Thursday, September 14, 2006


First impressions: As we descended through the (unexpected) clouds, the land looked flat and brown – I’m not sure what I expected – I suppose I expected to see the ocean and then a skyline of sorts and something more lush – or at least some palm trees. There were some outside the Casablanca Airport, and the airport itself had a beautiful mosaic and fountain, but I missed Casablanca entirely, outside in the distance from the bus. The ride between Casablanca and Rabat was interesting – fields that didn’t seem to have a lot growing in them but had cows and sheep grazing, men and women walking, small villages the color of sand with lots of rectangular buildings at various heights, small windows and satellite dishes, the occasional donkey cart crossing an overpass. I dozed (in retrospect I wish I had dozed more – I ended up listening to one of the day’s presentations with my eyes closed, shall we say, and I had a jet lag/dehydration headache) and when I woke up we were in Rabat. All the buildings are white (by town decree – each city picks a color and all the buildings have to be painted that color), the ocean is off in the distance, there are some wide, tree-lined boulevards. We couldn’t leave the hotel yesterday – not until today’s security briefing. We met the Country Director and some of the staff. To a person (I should mention that quite a contingent met us at the airport and gave us snacks for the bus too) they are great – completely dedicated to taking care of us. Would that every job would start with an orientation like this! We had coffee/tea/water and I took a shower and did handwash (since Woolite was the last thing I bought in New York) – in retrospect I wish I had taken a nap though, or napped on the bus, to avoid the aforementioned doze and headache. At one point during another break I told someone I didn’t have the energy to talk and that usually I was quite chatty, so that she was perhaps lucky to see me at an energy low as opposed wishing I would stop talking! We had short presentations on medical, security and IT.

A good night’s sleep makes a big difference – I’m not saying I’m over the jet lag but I do feel much better. Today we started with shots – here I thought I wouldn’t need any because they said not to get any in the States. Turns out I need quite a few – today was MMR and the first rabies shot, I think. And we had our first (informal) language lesson – I was impressed with how eager we all sounded to repeat the words and get the inflection. We then had a briefing from the embassy security officer – sensible things such as varying your routine and not going out alone at night. I do lock my doors and I do keep a tight hand on my pocketbook – I’m a New Yorker, after all – but I also have done a lot of walking alone in the Chicago years, including at night. I won’t do it here though – not only is it potentially not safe, but it’s not done – Moroccans don’t do it – so it’s culturally not a thing to do. Most important, though, breaking the policies can get you kicked out of Peace Corps. The Country Director then went over several more policies that can get you “administratively separated” – out-of-site, alcohol, drugs, and more. Then we had a long presentation about diarrhea – I guess it’s inevitable – and we got our medical kits and mosquito nets (those are to prevent mosquito bites - no malaria here). Then the ambassador came – that was cool. The ambassador sat next to GWB at HBS and then made a fortune in Silicon Valley. He’s very supportive of the Peace Corps and also listed several other U.S. initiatives in Morocco (including the Chicago Sister City relationship!).

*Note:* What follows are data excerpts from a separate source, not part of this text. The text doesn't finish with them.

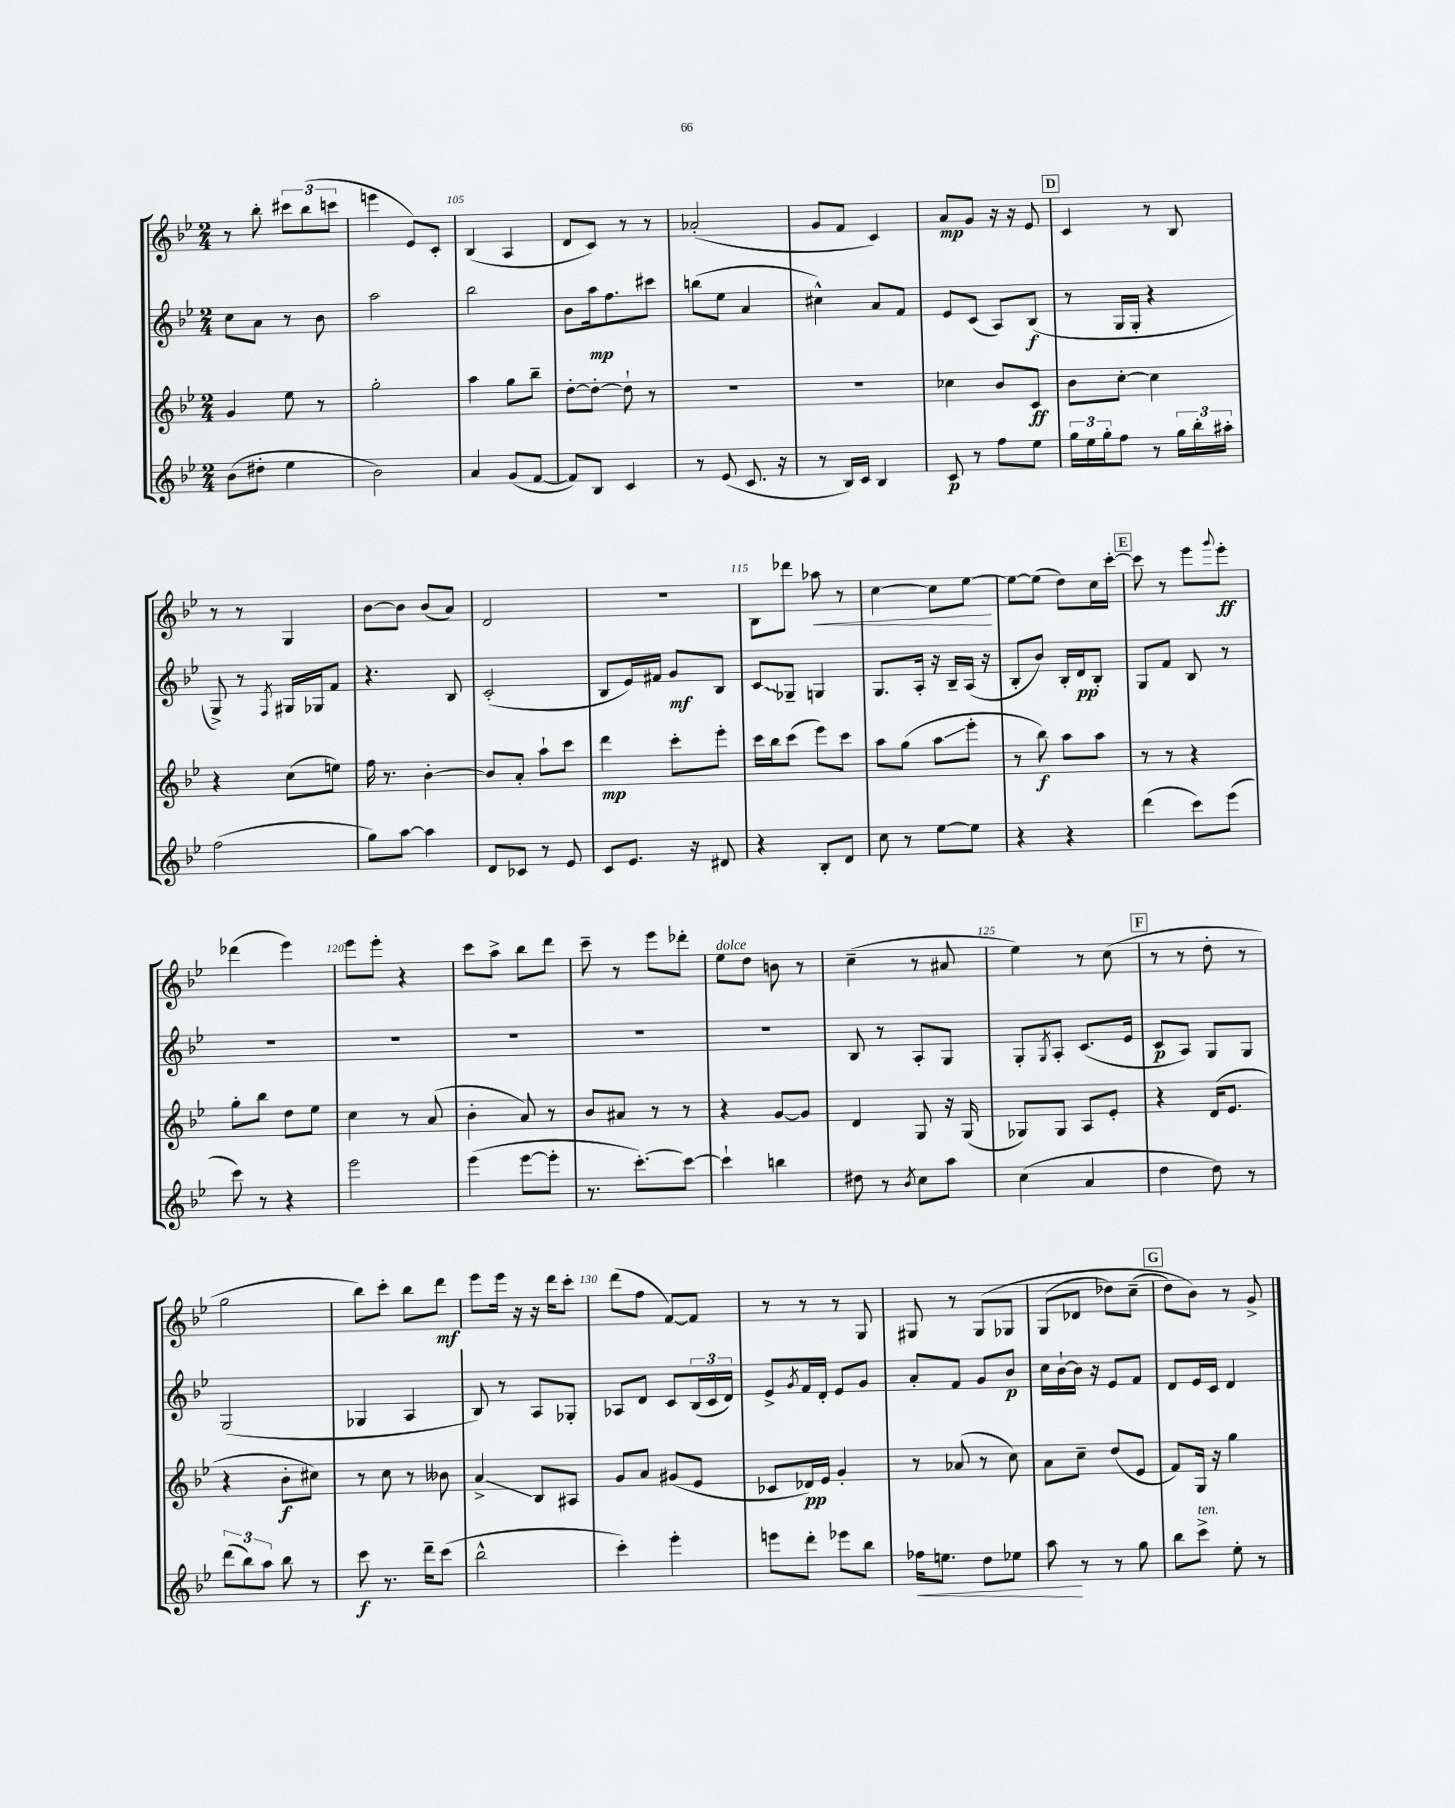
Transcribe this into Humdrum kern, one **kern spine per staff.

**kern	**kern	**kern	**kern
*staff4	*staff3	*staff2	*staff1
*clefG2	*clefG2	*clefG2	*clefG2
*k[b-e-]	*k[b-e-]	*k[b-e-]	*k[b-e-]
*M2/4	*M2/4	*M2/4	*M2/4
(8b-	4g	8cc	8r
8dd#'	.	8a	8bb-'
4ee-	8ee-	8r	12ccc#
.	.	.	(12bb-
.	8r	8b-	.
.	.	.	12ccc
=	=	=	=
2b-)	2gg'	2aa	4eee
.	.	.	8e-)
.	.	.	8c'
=	=	=	=
4a	4aa	2bb-	(4B-
(8g	8gg	.	4A
[8f	8bb-~	.	.
=	=	=	=
8f])	[8dd'	8b-	8d
8B-	8dd'_	16aa	8c)
.	.	8.ff	.
4c	8dd`]	.	8r
.	8r	8ccc#	8r
=	=	=	=
8r	2r	(8bb	(2a-'
(8e-	.	8ee-	.
8.c	.	4a	.
16r	.	.	.
=	=	=	=
8r	2r	4cc#^^)	8g
16B-)	.	.	8f
16c	.	.	.
4B-	.	8a	4c)
.	.	8f	.
=	=	=	=
8c	4cc-	8e-	8a
8r	.	(8c	8g
8ff	8b-	8A)	16r
.	.	.	16r
8ee-	8c	(8B-	8e-
=	=	=	=
24gg	8b-	8r	4c
24ee-	.	.	.
24gg'	.	.	.
8ff	[8cc'	16G	.
.	.	16G'	.
8r	4cc]	4r	8r
24gg	.	.	8B-
24bb-'	.	.	.
24aa#'	.	.	.
=	=	=	=
(2ff	4r	8G^)	8r
.	.	8r	8r
.	.	8qF	.
.	(8cc	16G#	4G
.	.	16G-	.
.	8ee)	8f	.
=	=	=	=
8gg)	16ff	4.r	[8b-
.	8.r	.	.
[8aa	.	.	8b-]
4aa]	[4b-'	.	(8b-
.	.	8B-	8a)
=	=	=	=
8d	8b-]	(2c'	2d
8c-	8a'	.	.
8r	8aa`	.	.
8e-	8ccc	.	.
=	=	=	=
8c	4ddd	8B-	2r
8.e-	.	16e-)	.
.	.	16f#	.
.	8ccc'	8g	.
16r	.	.	.
8d#	8eee-'	8B-	.
=	=	=	=
4r	16ccc	8c	8B-
.	16bb-	.	.
.	(8ccc	8G-~	8ddd-
8B-'	8eee-)	4G	8aa-
8d	8ccc	.	8r
=	=	=	=
8cc	8aa	8.G	[4cc
8r	(8gg	.	.
.	.	16A'	.
[8ee-	8aa	16r	8cc]
.	.	16B-~	.
8ee-]	8eee-'	(16A	[8ee-
.	.	16r	.
=	=	=	=
4r	8r	8B-'	8ee-_
.	8bb-)	8b-)	(8ee-]
4r	8aa	16B-'	8dd)
.	.	16d	.
.	8aa	8B-'	16cc
.	.	.	[16ccc'
=	=	=	=
(4ddd	8r	8G	8ccc]
.	8r	8f	8r
8ccc)	4r	8B-	8eee-
.	.	.	8qqggg
(8eee-	.	8r	8eee-'
=	=	=	=
8ccc)	8gg'	2r	(4ddd-
8r	8bb-	.	.
4r	8dd	.	4eee-)
.	8ee-	.	.
=	=	=	=
2eee-	4cc	2r	8eee-
.	.	.	8eee-'
.	8r	.	4r
.	(8a	.	.
=	=	=	=
(4eee-	4b-'	2r	8ccc
.	.	.	8aa^
[8eee-	8a)	.	8bb-
8eee-']	8r	.	8ddd
=	=	=	=
8.r	8b-	2r	8ccc~
.	8a#	.	8r
[8.ccc')	.	.	.
.	8r	.	8eee-
8ccc_	8r	.	8ddd-'
=	=	=	=
4ccc`]	4r	2r	8ee-
.	.	.	8dd
4bb	[8g	.	8b
.	8g]	.	8r
=	=	=	=
8dd#	4d	8B-	(4cc~
8r	.	8r	.
8qb-	.	.	.
8cc	8G	8A'	8r
8aa	16r	8G	8a#
.	(16G	.	.
=	=	=	=
(4cc	8G-)	8G'	4ee-)
.	.	8qG	.
.	8G-	8A'	.
4a	8A	(8.c	8r
.	8e-'	.	(8cc
.	.	16e-	.
=	=	=	=
4dd	4r	8c	8r
.	.	8A)	8r
8dd)	(16d	8G	8dd'
.	8.e-	.	.
8r	.	8G	8r
=	=	=	=
(12ddd	4r	(2G	2gg
12bb-)	.	.	.
12aa	.	.	.
8bb-	8b-'	.	.
8r	8cc#)	.	.
=	=	=	=
8ccc	8r	4G-	8bb-)
8.r	8cc	.	8ccc'
.	8r	4A	8bb-
16ddd~	.	.	.
(8ccc	8b--	.	8ddd
=	=	=	=
2bb-^^	4a^	8B-)	8eee-
.	.	8r	16eee-
.	.	.	16r
.	8B-	8A	16r
.	.	.	16ddd
.	8A#	8G-'	8ccc'
=	=	=	=
4ccc')	8g	8A-	(8ddd
.	8a	8d	8ff
4eee-'	(8g#	8c	[8f)
.	8e-	(24B-	8f]
.	.	24c	.
.	.	24d)	.
=	=	=	=
8eee	8c-	8e-^	8r
.	.	8qg	.
8ddd'	16d-)	16f	8r
.	16e-	16d'	.
8eee-	4g'	8e-	8r
8bb-	.	8g	8G
=	=	=	=
16ff-	8r	8a'	8G#
8.ee	.	.	.
.	(8a-	8f	8r
8dd	8r	8g	&(8G#
8ee-	8cc)	8b-	8G-
=	=	=	=
8aa	8a	16cc	(8G
.	.	[16b-`	.
8r	8cc~	16b-]	8d-
.	.	16r	.
8r	(8dd	8e-	8dd-)
8gg	8e-	8f	(8cc~
=	=	=	=
8bb-	8f)	8d	8dd)
8ccc^	16G	16e-	8b-&)
.	16r	16c	.
8ee-'	4gg	4d	8r
8r	.	.	8g^
==	==	==	==
*-	*-	*-	*-
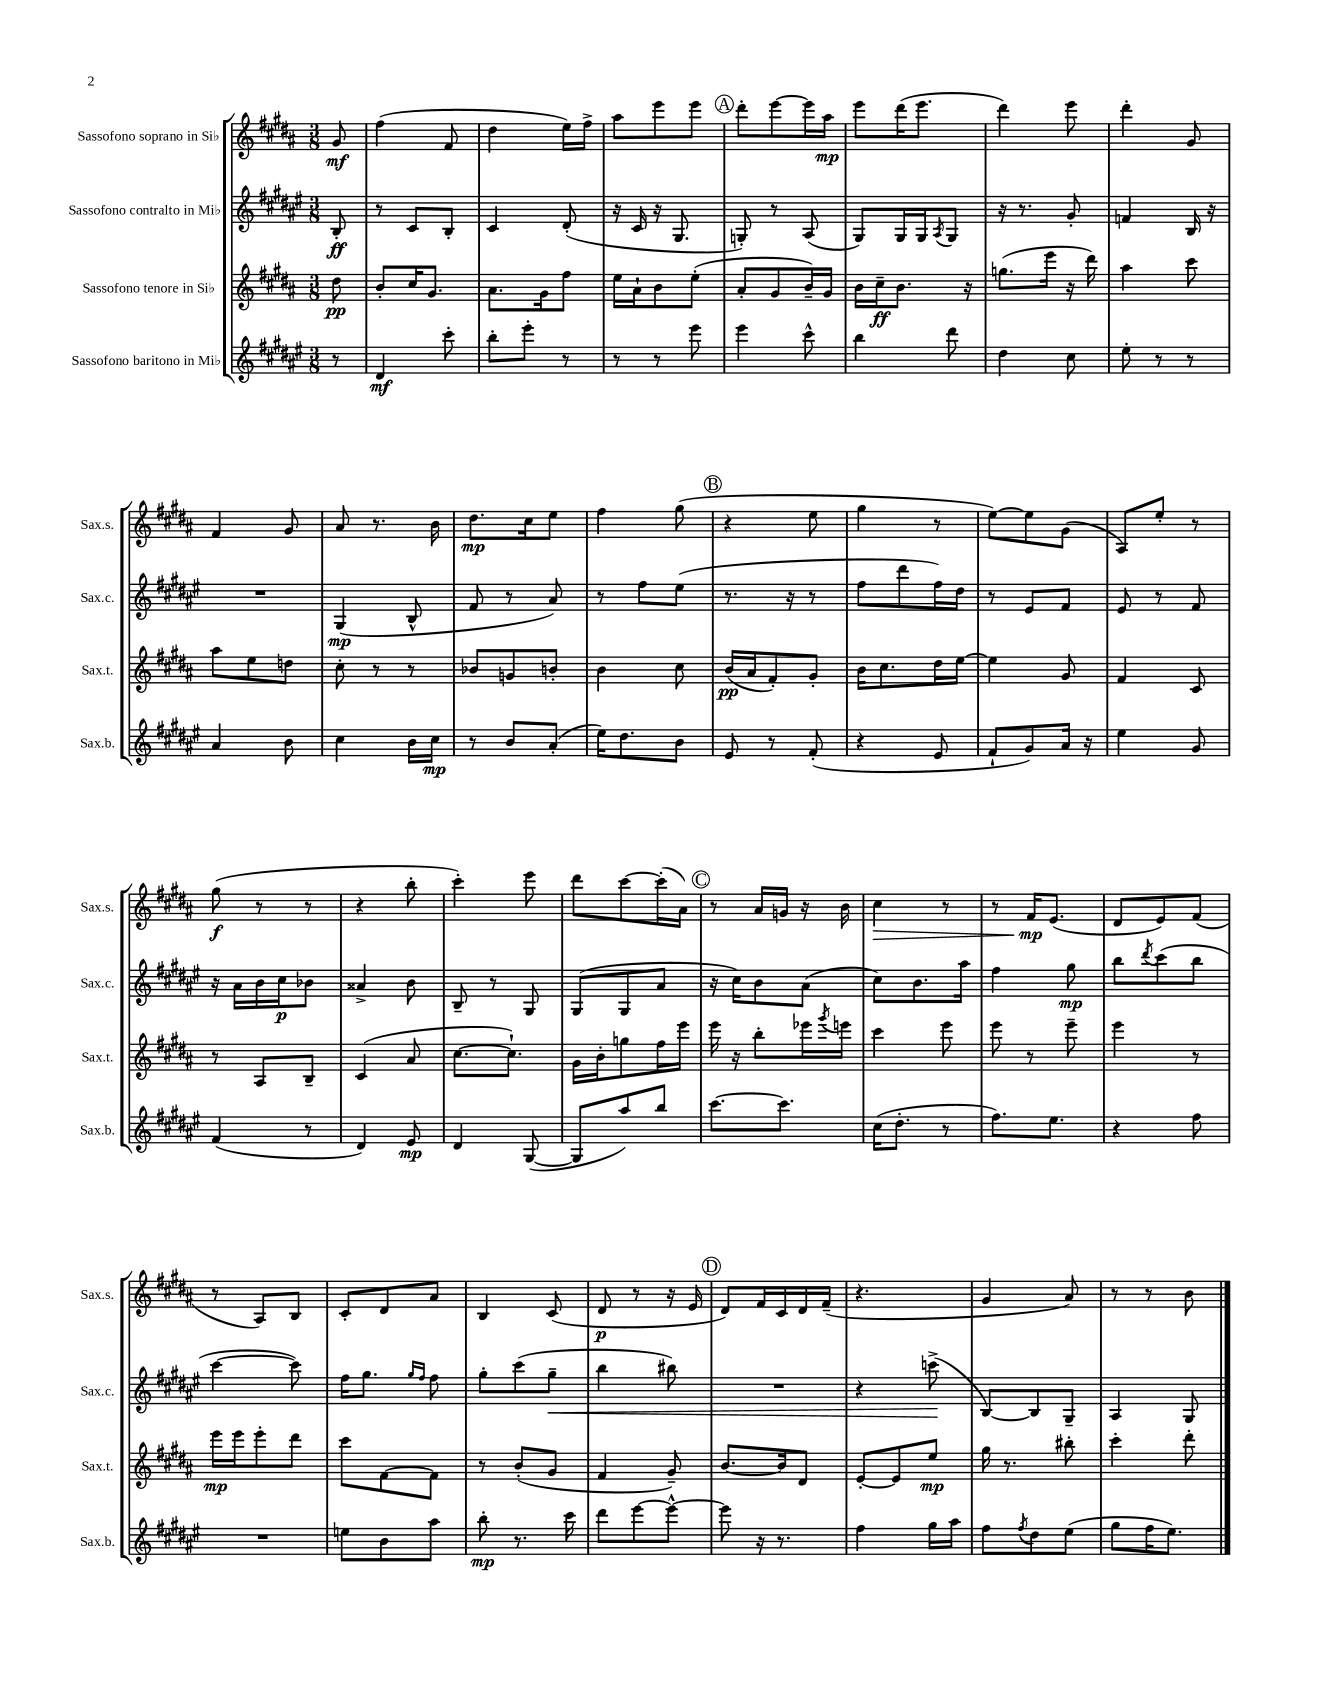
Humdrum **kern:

**kern	**kern	**kern	**kern
*staff4	*staff3	*staff2	*staff1
*clefG2	*clefG2	*clefG2	*clefG2
*k[f#c#g#d#a#e#]	*k[f#c#g#d#a#]	*k[f#c#g#d#a#e#]	*k[f#c#g#d#a#]
*M3/8	*M3/8	*M3/8	*M3/8
8r	8dd#	8B'	8g#
=	=	=	=
4d#	8b'	8r	(4ff#
.	16cc#	8c#	.
.	8.g#	.	.
8ccc#'	.	8B'	8f#
=	=	=	=
8bb'	8.a#	4c#	4dd#
8eee#'	.	.	.
.	16g#	.	.
8r	8ff#	(8d#'	16ee)
.	.	.	16ff#^
=	=	=	=
8r	16ee	16r	8aa#
.	16a#`	16c#	.
8r	8b	16r	8eee
.	.	8.G#	.
8eee#	(8ee'	.	8eee
=	=	=	=
4eee#	8a#'	8G')	8ddd#'
.	8g#	8r	[8eee
8ccc#^^	16b~)	(8A#	16eee]
.	16g#	.	16aa#
=	=	=	=
4bb	16b	8G#)	8eee
.	16cc#~	.	.
.	8.b	16G#	(16ddd#
.	.	16G#	8.eee
.	.	8qA#	.
8ddd#	.	8G#	.
.	16r	.	.
=	=	=	=
4dd#	(8.gg	16r	4ddd#)
.	.	8.r	.
.	16eee	.	.
8cc#	16r	8g#'	8eee
.	16ddd#)	.	.
=	=	=	=
8ee#'	4aa#	4f	4ddd#'
8r	.	.	.
8r	8ccc#	16B	8g#
.	.	16r	.
=	=	=	=
4a#	8aa#	4.r	4f#
.	8ee	.	.
8b	8dd	.	8g#
=	=	=	=
4cc#	8cc#'	(4G#	8a#
.	8r	.	8.r
16b	8r	8B^^	.
16cc#	.	.	16b
=	=	=	=
8r	8b-	8f#	8.dd#
8b	8g	8r	.
.	.	.	16cc#
(8a#'	8b'	8a#)	8ee
=	=	=	=
16ee#)	4b	8r	4ff#
8.dd#	.	.	.
.	.	8ff#	.
8b	8cc#	(8ee#	(8gg#
=	=	=	=
8e#	(16b	8.r	4r
.	16a#	.	.
8r	8f#')	.	.
.	.	16r	.
(8f#'	8g#'	8r	8ee
=	=	=	=
4r	16b	8ff#	4gg#
.	8.cc#	.	.
.	.	8ddd#	.
8e#	16dd#	16ff#)	8r
.	[16ee	16dd#	.
=	=	=	=
8f#`	4ee]	8r	[8ee)
8g#)	.	8e#	8ee]
16a#	8g#	8f#	(8g#
16r	.	.	.
=	=	=	=
4ee#	4f#	8e#	8A#)
.	.	8r	8ee'
8g#	8c#	8f#	8r
=	=	=	=
(4f#	8r	16r	(8gg#
.	.	16a#	.
.	8A#	16b	8r
.	.	16cc#	.
8r	8B~	8b-	8r
=	=	=	=
4d#)	(4c#	4a##^	4r
8e#	8a#	8b	8bb'
=	=	=	=
4d#	[8.cc#	8B~	4ccc#')
.	.	8r	.
.	8.cc#`])	.	.
([8G#	.	8G#	8eee
=	=	=	=
8G#]	16g#	(8G#	8ddd#
.	16b'	.	.
8aa#)	8gg	8G#	[8ccc#
8bb	16ff#	8a#	(16ccc#']
.	16eee	.	16a#)
=	=	=	=
[8.ccc#	16eee	16r	8r
.	16r	16cc#)	.
.	8bb'	8b	16a#
8.ccc#]	.	.	16g
.	16eee-	(8a#	16r
.	8qggg#	.	.
.	16eee	.	16b
=	=	=	=
(16cc#	4ccc#	8cc#)	4cc#
8.dd#'	.	.	.
.	.	8.b	.
8r	8eee	.	8r
.	.	16aa#	.
=	=	=	=
8.ff#)	8eee	4ff#	8r
.	8r	.	16f#
8.ee#	.	.	(8.e
.	8eee~	8gg#	.
=	=	=	=
4r	4eee	8bb	8d#
.	.	8qddd#	.
.	.	(8ccc#	8e)
8ff#	8r	8bb	(8f#
=	=	=	=
4.r	16eee	[4ccc#	8r
.	16eee	.	.
.	8eee'	.	8A#)
.	8ddd#	8ccc#])	8B
=	=	=	=
8ee	8ccc#	16ff#	8c#'
.	.	8.gg#	.
8b	[8f#	.	8d#
.	.	16qqgg#	.
.	.	16qqff#	.
8aa#	8f#]	8ff#	8a#
=	=	=	=
8bb'	8r	8gg#'	4B
8.r	(8b'	(8ccc#	.
.	8g#	8gg#~	(8c#
16ccc#	.	.	.
=	=	=	=
8ddd#	4f#	4bb	8d#
[8eee#	.	.	8r
8eee#^^_	8g#~)	8bb#)	16r
.	.	.	16e
=	=	=	=
8eee#]	[8.b	4.r	8d#)
16r	.	.	16f#
8.r	16b]	.	16c#
.	8d#	.	16d#
.	.	.	(16f#~
=	=	=	=
4ff#	[8e'	4r	4.r
.	8e]	.	.
16gg#	8ee	(8ccc^	.
16aa#	.	.	.
=	=	=	=
8ff#	16gg#	[8B)	4g#
.	8.r	.	.
8qff#	.	.	.
8dd#	.	8B]	.
(8ee#	8bb#'	8G#~	8a#)
=	=	=	=
8gg#	4ccc#'	4A#	8r
16ff#	.	.	8r
8.ee#)	.	.	.
.	8ddd#'	8G#	8b
==	==	==	==
*-	*-	*-	*-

Then we had free time! Great to take a walk and to see some of the city. A group of us went to the medina and then to the ocean, where the sun was close to setting. We also went to a graveyard – very interesting to walk around (not a cultural don’t, but later I was told that it was a place for the homeless – so it’s good that we were in a group). Dinner on the rooftop and a chance to see the stars – my friend the Summer Triangle – looks the same from the roof here as it did from my roof in Chicago. A quick e-mail update in the hotel (French keyboard a challenge for quick typing – I don’t think of myself as a touch typer; I look at the keys, but it turns out that I do know where they are on a QWERTY keyboard and kept typing q instead of a, for example – so I kept it to a minimum. Now I’m writing on my roommate’s laptop and saving it to a Traveldrive – and wishing I had brought a laptop of my own).

Long day tomorrow, so I’d better call it a night.
Written September 13

Welcome to Morocco -

Never before so glad you that you are such a great writer, as I am now! Hope you keep at keeping us informed - incredibly interesting
Hmm. Presentations on diarrhea sound deadly, depressing and dreary. (You're into haiku; I'm into alliteration.) But the rest sounds fascinating. Thanks for keeping us posted!
Thanks, Debbie! I have told some people that this might be like a holiday letter without the discipline of editing it down to two pages...and I keep having more to say than time to write...I expect that to balance out when I get to my post, but then it may be access that's an issue. Anyway, thanks!

And thanks, Edie. I'm a big fan of alliteration too, not to mention limericks, though I haven't done one in a while. The health presentation was one of many we will get - but diarrhea is by far the thing we're most likely to get here. Several people have already had it, and have been having a rough time, but so far I've been OK (more or less - I'll not get into it further than that).